David Smith

Personal information
- Full name: David Thomas Smith
- Born: 13 June 1970 (age 56) Salford, Lancashire, England
- Batting: Left-handed
- Bowling: Right-arm medium

Domestic team information
- 1992–1994: Cumberland

Career statistics
| Competition | List A |
| Matches | 1 |
| Runs scored | 17 |
| Batting average | 17.00 |
| 100s/50s | –/– |
| Top score | 17 |
| Balls bowled | – |
| Wickets | – |
| Bowling average | – |
| 5 wickets in innings | – |
| 10 wickets in match | – |
| Best bowling | – |
| Catches/stumpings | –/– |
- Source: Cricinfo, 26 March 2011

= David Smith (cricketer, born 1970) =

English cricketer

David Thomas Smith (born 13 June 1970) is a former English cricketer. Smith was a left-handed batsman who bowled right-arm medium pace. He was born in Salford, Lancashire.

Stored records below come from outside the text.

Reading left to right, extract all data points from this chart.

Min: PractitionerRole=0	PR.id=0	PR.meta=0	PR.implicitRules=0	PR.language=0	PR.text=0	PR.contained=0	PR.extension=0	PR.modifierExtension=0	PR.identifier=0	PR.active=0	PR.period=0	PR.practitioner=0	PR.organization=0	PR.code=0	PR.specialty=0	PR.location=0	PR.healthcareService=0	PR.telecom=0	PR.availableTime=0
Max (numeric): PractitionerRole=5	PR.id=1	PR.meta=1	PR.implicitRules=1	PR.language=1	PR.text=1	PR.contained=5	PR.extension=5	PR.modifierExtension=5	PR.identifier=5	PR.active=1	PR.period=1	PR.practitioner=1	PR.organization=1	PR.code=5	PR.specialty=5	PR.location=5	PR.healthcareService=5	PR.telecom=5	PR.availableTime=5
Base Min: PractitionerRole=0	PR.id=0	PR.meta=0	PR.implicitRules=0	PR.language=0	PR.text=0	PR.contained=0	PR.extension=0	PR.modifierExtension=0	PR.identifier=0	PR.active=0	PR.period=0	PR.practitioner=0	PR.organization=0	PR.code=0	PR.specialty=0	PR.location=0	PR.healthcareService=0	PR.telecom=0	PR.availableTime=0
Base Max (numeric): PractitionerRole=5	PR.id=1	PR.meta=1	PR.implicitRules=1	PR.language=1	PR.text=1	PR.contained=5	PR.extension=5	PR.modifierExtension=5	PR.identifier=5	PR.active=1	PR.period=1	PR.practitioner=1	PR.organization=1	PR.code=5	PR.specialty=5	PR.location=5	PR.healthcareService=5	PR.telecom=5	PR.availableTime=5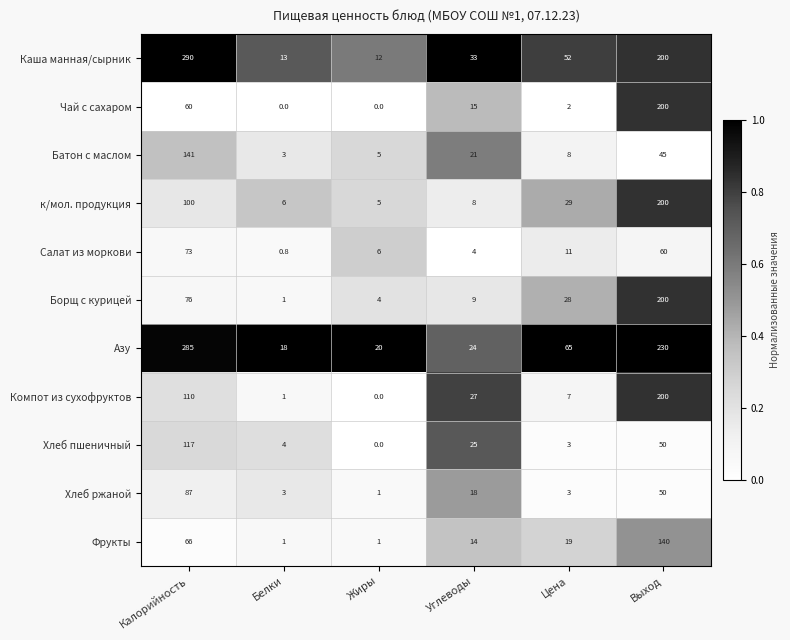

At which category does the chart reach its peak across all series?

Калорийность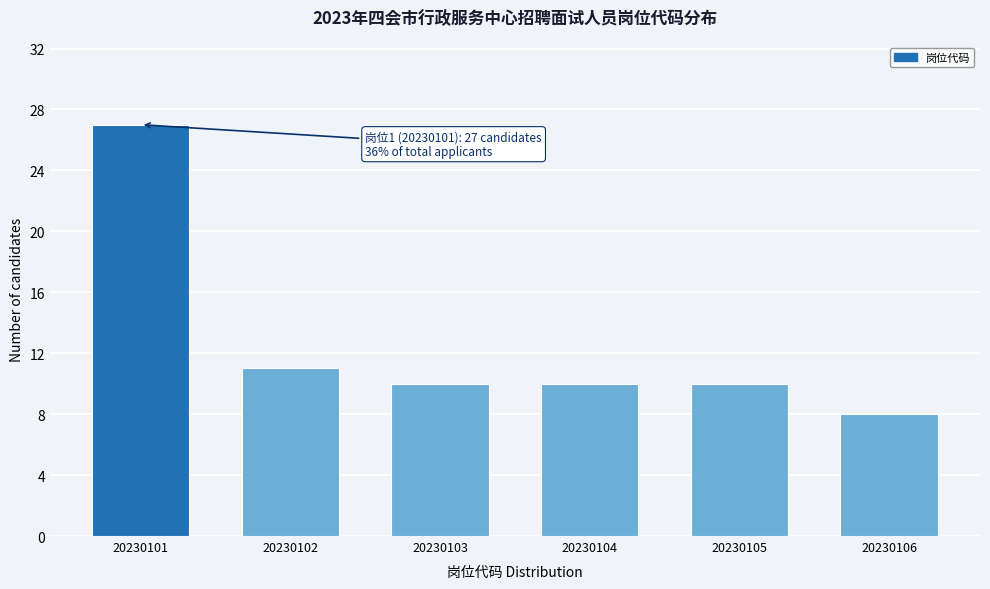

Reading right to left, what are all the values shown in this chart?

20230106=8	20230105=10	20230104=10	20230103=10	20230102=11	20230101=27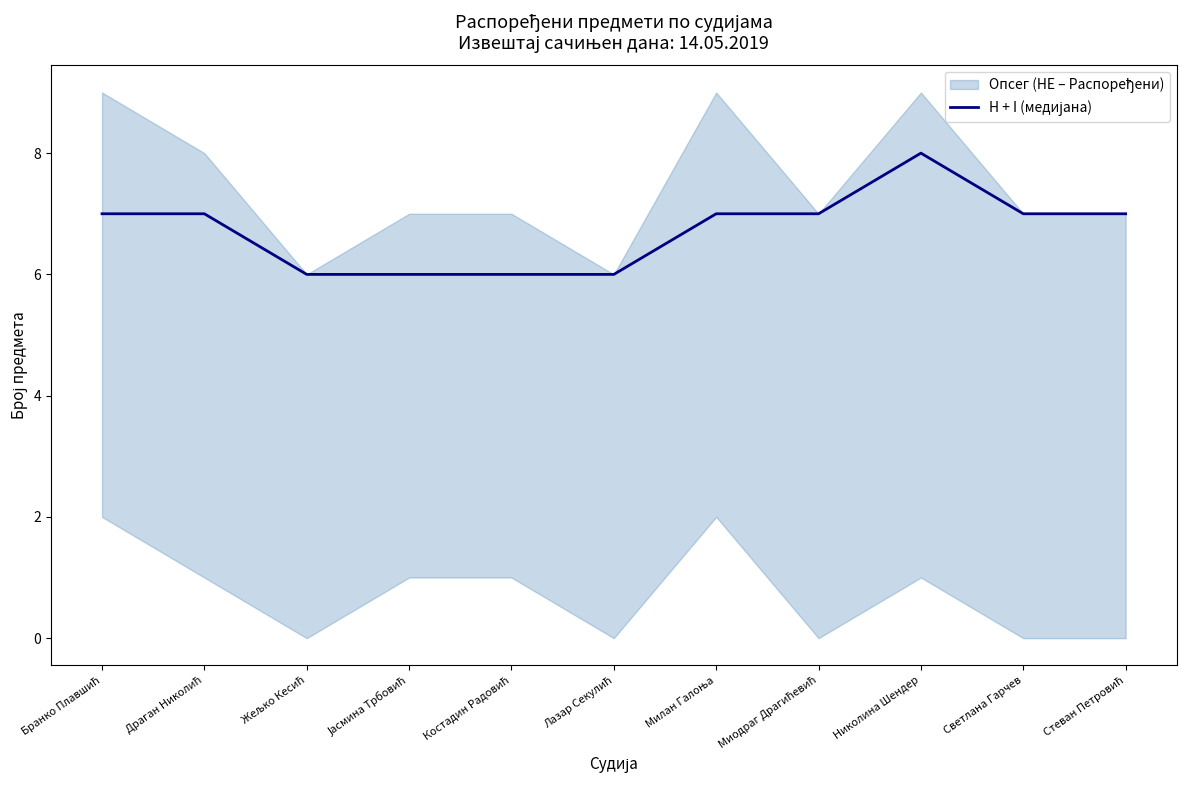

Reading left to right, extract all data points from this chart.

Бранко Плавшић=7	Драган Николић=7	Жељко Кесић=6	Јасмина Трбовић=6	Костадин Радовић=6	Лазар Секулић=6	Милан Галоња=7	Миодраг Драгићевић=7	Николина Шендер=8	Светлана Гарчев=7	Стеван Петровић=7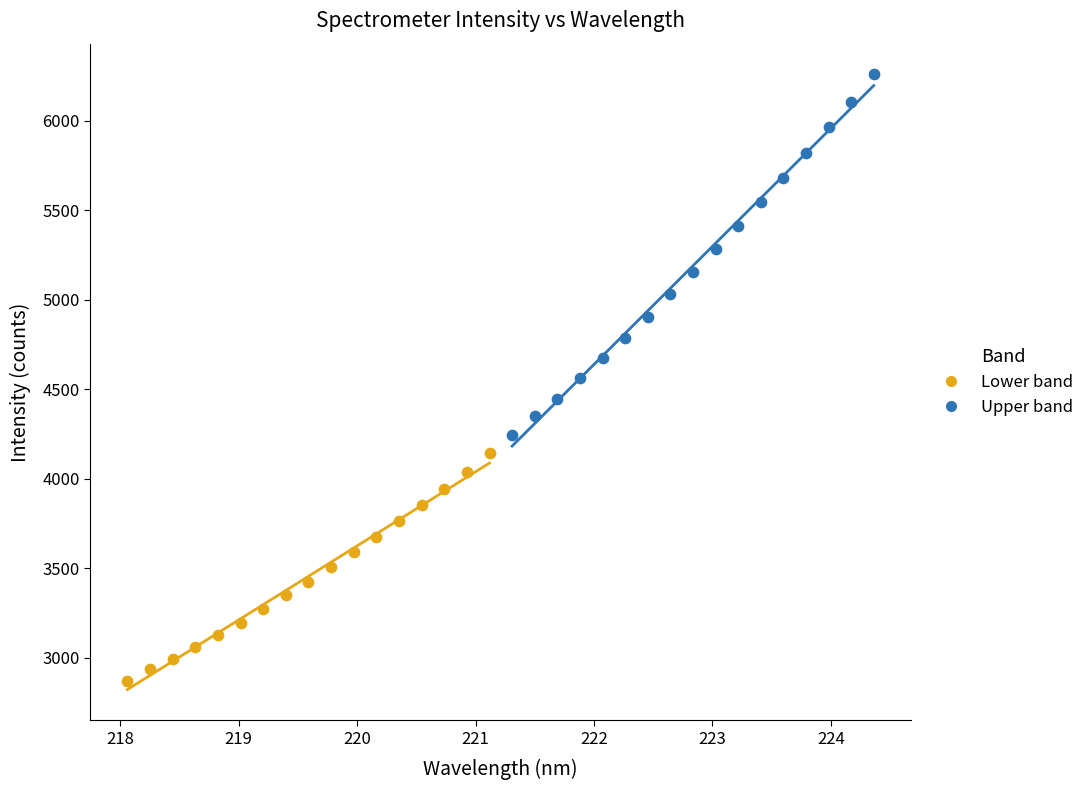

Which series has the widest spread of Y values?

Upper band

Smith made his debut for Cumberland in the 1992 Minor Counties Championship against Lincolnshire. He played Minor counties cricket for Cumberland from 1992 to 1994, including a single MCCA Knockout Trophy match in his final season. In his time with Cumberland, Smith played a single List A match in the 1994 NatWest Trophy against Leicestershire. In the match he scored 17 runs before being dismissed by Alan Mullally.

He had previously played Second XI cricket for the Lancashire Second XI and the Derbyshire Second XI.